According to Gerald Peary's article on Dorothy Arzner (Cinema #34), “...Dance Girl Dance... was a personal project of Erich Pommer, the former head of Germany's famed UFA Studio. As producer, Pommer had conceived, cast, and started the shooting of Dance Girl Dance, but everyone involved was unhappy and confused. After a week Pommer removed the original director and brought in Dorothy Arzner to take charge. She reworked the script and sharply defined the central conflict as a clash between the artistic, spiritual aspirations of Maureen O'Hara, and the commercial, huckster, golddigging of Lucille Ball.”

In any event, this film has been hailed as something of a classic by feminist film critics: “All in all, it's an extraordinary picture to have come out of Hollywood in that particular period - and it's also a great deal of fun.”
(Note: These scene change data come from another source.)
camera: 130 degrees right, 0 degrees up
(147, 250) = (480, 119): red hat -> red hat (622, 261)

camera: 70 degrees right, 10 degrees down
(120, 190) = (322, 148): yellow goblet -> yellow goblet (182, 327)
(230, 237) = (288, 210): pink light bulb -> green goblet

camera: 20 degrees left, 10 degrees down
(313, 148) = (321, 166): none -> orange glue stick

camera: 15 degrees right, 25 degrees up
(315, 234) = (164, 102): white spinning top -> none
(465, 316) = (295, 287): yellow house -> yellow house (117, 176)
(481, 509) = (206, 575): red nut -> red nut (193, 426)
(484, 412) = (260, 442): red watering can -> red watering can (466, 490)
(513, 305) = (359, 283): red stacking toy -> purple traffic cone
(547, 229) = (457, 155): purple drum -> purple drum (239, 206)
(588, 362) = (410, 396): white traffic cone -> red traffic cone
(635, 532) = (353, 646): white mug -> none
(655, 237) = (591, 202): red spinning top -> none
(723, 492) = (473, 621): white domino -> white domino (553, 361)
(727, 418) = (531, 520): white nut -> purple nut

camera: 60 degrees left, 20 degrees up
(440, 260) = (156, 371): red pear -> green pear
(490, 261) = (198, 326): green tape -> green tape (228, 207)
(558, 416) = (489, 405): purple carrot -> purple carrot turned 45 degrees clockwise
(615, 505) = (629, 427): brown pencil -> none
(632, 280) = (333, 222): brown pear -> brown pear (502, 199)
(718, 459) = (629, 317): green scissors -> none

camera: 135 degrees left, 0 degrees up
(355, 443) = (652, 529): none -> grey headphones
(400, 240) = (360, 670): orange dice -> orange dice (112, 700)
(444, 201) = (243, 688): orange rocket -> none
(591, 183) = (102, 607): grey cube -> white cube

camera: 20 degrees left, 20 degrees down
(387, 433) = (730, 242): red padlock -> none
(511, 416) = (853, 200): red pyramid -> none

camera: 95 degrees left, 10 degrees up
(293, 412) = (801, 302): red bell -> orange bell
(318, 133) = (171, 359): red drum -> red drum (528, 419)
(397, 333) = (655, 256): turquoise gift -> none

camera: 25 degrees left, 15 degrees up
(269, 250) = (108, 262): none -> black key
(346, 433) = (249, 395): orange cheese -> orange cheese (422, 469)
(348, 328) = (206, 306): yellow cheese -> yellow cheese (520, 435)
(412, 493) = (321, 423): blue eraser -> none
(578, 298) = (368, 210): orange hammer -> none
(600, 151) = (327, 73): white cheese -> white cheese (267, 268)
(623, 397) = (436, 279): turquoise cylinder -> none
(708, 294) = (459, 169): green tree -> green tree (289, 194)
- Nora Sayre, New York Times

“Dorothy Arzner's most explicitly feminist film which explores the suffering and indignities of a serious ballerina (Maureen O'Hara) before an audience of lecherous males who show their preference, in no uncertain terms, for the broadly provocative gestures of a burlesque queen (Lucille Ball).... It could be objected that O'Hara is a little out of her element in a vaudeville house, not exactly the temple of high art, and that there is something healthy in Ball's (and Hollywood's) vulgarity. Still,... Ms. Arzner captures with peculiar force the emotional reality of the women, independently and in their relationship as roommates and rivals.”